A La Romaine family of seven has been overwhelmed by an outpouring of love after their emotional plight was featured in last Sunday’s Guardian newspaper.
Five siblings in the family were forced to miss SEA, CXC and CAPE examinations as poverty, exacerbated by the COVID-19 pandemic, made it difficult for their parents to even afford food for them daily.
Shawn Doul, his wife Marisa Alijohn, and their five children, who live along the South Trunk Road, La Romaine, have been expressing “thank yous” to several people who dropped off food, clothes, building material and devices at their home over the last few days.
Doul told Guardian Media that the level of support his family received had consumed him.
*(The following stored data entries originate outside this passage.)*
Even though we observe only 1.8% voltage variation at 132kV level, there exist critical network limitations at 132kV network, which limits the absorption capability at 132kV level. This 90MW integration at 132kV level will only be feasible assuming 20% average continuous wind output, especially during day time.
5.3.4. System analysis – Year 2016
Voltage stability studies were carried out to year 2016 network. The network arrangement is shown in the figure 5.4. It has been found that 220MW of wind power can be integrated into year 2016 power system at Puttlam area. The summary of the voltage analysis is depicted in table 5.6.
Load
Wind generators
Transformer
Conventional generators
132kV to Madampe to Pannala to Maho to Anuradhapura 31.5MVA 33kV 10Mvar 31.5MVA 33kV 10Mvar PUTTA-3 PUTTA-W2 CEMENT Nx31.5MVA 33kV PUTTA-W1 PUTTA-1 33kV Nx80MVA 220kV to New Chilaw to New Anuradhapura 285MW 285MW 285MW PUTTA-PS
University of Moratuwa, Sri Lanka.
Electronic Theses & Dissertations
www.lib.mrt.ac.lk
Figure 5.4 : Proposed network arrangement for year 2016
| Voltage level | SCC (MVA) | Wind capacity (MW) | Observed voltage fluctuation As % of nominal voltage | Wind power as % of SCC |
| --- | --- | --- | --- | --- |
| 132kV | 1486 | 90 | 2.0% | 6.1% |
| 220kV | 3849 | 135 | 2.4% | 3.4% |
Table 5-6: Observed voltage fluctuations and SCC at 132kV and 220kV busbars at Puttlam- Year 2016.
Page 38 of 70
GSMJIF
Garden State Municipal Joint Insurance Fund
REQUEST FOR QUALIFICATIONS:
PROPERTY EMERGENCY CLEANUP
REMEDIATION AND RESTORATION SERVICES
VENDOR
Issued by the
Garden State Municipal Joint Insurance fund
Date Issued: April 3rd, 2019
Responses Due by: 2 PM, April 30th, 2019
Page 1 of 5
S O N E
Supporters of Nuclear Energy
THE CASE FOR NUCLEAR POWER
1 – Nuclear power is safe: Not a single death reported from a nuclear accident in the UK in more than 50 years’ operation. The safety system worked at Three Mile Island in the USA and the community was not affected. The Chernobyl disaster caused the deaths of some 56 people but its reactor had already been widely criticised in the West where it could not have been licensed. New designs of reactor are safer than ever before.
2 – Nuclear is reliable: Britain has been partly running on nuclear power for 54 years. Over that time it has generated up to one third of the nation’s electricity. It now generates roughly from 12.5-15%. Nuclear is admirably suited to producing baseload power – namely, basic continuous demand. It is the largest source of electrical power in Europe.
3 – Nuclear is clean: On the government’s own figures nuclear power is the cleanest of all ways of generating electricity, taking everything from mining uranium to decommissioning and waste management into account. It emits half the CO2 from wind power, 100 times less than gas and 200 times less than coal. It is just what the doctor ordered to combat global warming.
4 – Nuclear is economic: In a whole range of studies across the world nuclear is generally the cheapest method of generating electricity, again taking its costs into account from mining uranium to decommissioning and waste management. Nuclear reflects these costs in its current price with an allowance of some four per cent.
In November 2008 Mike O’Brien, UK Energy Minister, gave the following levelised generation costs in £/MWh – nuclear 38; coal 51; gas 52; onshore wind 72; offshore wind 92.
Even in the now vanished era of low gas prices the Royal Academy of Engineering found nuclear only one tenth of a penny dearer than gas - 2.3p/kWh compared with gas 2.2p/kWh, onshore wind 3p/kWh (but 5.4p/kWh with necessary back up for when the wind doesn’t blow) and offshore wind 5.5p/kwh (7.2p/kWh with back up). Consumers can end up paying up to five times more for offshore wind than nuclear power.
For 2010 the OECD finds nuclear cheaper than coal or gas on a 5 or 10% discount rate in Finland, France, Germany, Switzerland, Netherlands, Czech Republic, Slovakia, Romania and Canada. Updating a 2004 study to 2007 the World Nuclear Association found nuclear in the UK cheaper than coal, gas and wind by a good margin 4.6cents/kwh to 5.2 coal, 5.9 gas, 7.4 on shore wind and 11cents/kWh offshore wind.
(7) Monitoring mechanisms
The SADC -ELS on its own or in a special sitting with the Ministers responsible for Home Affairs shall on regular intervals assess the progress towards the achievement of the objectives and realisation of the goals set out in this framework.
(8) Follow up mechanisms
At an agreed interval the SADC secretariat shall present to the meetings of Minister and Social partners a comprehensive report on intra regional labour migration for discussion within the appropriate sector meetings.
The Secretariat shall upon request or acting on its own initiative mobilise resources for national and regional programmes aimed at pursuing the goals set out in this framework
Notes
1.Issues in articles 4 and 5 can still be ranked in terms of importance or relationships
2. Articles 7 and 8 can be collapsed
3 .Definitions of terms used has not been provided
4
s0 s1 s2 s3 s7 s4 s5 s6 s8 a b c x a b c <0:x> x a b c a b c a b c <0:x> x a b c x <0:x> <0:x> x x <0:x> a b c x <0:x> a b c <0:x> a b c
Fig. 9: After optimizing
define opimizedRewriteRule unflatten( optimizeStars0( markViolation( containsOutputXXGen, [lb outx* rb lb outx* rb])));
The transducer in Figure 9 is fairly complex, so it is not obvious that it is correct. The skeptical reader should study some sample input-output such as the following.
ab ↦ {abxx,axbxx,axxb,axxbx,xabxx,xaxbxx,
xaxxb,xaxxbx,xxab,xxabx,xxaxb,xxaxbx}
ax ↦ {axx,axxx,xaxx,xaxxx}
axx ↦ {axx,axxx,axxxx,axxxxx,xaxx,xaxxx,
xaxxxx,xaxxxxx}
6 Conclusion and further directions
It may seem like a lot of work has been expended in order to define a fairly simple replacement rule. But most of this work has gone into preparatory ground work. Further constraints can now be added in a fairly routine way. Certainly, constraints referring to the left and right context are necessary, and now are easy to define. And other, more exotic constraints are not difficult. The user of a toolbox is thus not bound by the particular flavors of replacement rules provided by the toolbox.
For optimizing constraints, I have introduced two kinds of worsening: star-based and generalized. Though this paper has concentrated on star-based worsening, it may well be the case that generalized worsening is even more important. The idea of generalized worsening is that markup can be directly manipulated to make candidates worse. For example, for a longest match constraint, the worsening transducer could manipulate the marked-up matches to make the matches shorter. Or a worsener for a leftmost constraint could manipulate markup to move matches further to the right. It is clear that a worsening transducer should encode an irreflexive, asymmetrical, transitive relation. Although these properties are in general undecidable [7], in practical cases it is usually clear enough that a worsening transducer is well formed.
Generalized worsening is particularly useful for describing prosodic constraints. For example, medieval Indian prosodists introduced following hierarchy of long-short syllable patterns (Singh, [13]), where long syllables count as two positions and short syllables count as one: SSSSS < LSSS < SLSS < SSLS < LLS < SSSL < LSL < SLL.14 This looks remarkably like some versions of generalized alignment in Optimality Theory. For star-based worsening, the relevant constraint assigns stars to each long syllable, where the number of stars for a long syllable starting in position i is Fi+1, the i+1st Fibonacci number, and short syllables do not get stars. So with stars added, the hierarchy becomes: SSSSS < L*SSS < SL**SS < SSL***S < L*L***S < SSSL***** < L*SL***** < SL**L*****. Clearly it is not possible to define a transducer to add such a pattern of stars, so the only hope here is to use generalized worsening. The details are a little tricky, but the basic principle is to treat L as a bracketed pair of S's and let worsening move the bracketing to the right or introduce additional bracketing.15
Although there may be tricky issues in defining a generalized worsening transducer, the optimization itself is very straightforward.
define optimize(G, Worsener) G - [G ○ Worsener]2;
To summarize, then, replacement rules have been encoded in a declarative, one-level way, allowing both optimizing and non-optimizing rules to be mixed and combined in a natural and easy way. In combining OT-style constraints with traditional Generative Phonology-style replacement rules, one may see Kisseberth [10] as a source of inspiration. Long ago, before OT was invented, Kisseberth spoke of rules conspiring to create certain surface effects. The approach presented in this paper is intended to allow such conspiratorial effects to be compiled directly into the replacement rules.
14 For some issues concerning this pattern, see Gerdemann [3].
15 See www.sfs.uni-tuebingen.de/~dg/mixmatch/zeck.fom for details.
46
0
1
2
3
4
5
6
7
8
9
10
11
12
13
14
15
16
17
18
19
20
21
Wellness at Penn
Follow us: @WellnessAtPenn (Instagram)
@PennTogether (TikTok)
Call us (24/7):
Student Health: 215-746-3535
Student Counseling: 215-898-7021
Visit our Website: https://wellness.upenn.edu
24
Les Efforts West/La Romaine councillor Rishi Balramsingh lobbied and secured items valued at $10,000 for the family, inclusive of three iPad devices. He also got funding for online tutoring for the children in the sum of $600 per child.
Balramsingh delivered a water tank and concrete ply for primary repairs to the family’s humble home.
Contractor Dean Curtis Limited also delivered clothing and sleeping items to the family and also gave Doul a job. Curtis organised with Doul to work with his company as a labourer on probation, to assist with his family needs. He said he believed the way to help a man is to “teach him to fish.”
Another citizen from Sangre Grande dropped off clothing, books and cash. A woman, who emailed after reading the story online, pledged an undisclosed amount of cash to the family.
Doul was grateful for all the assistance but he still has a hurdle to cross.
“We are getting help but we cannot build any permanent structure here. This is state land even if we get material. I just wish we could get a piece of land to build a home. And right now, I think that is what we need more than ever, and the children to get back in school. A man promised me a job, so I just want to work and make my family happy.”
When contacted yesterday, Minister of Social Development and Family Services Donna Cox said: “An officer is taking a hamper to them and they were contacted by a social worker. The father is going into the office and more than likely they will get a temporary food card. We will be referring the case to the Children’s Authority. A referral will also be sent to the Ministry of Education, as the children are not in school and HDC will be written to with regards to housing for the family. Our Family Services is following up on the family to provide much-needed assistance.”
Despite their circumstances, Doul donated some of the hampers they received to a couple of neighbouring squatters. He said he understands the “struggle” and was happy to assist others by sharing.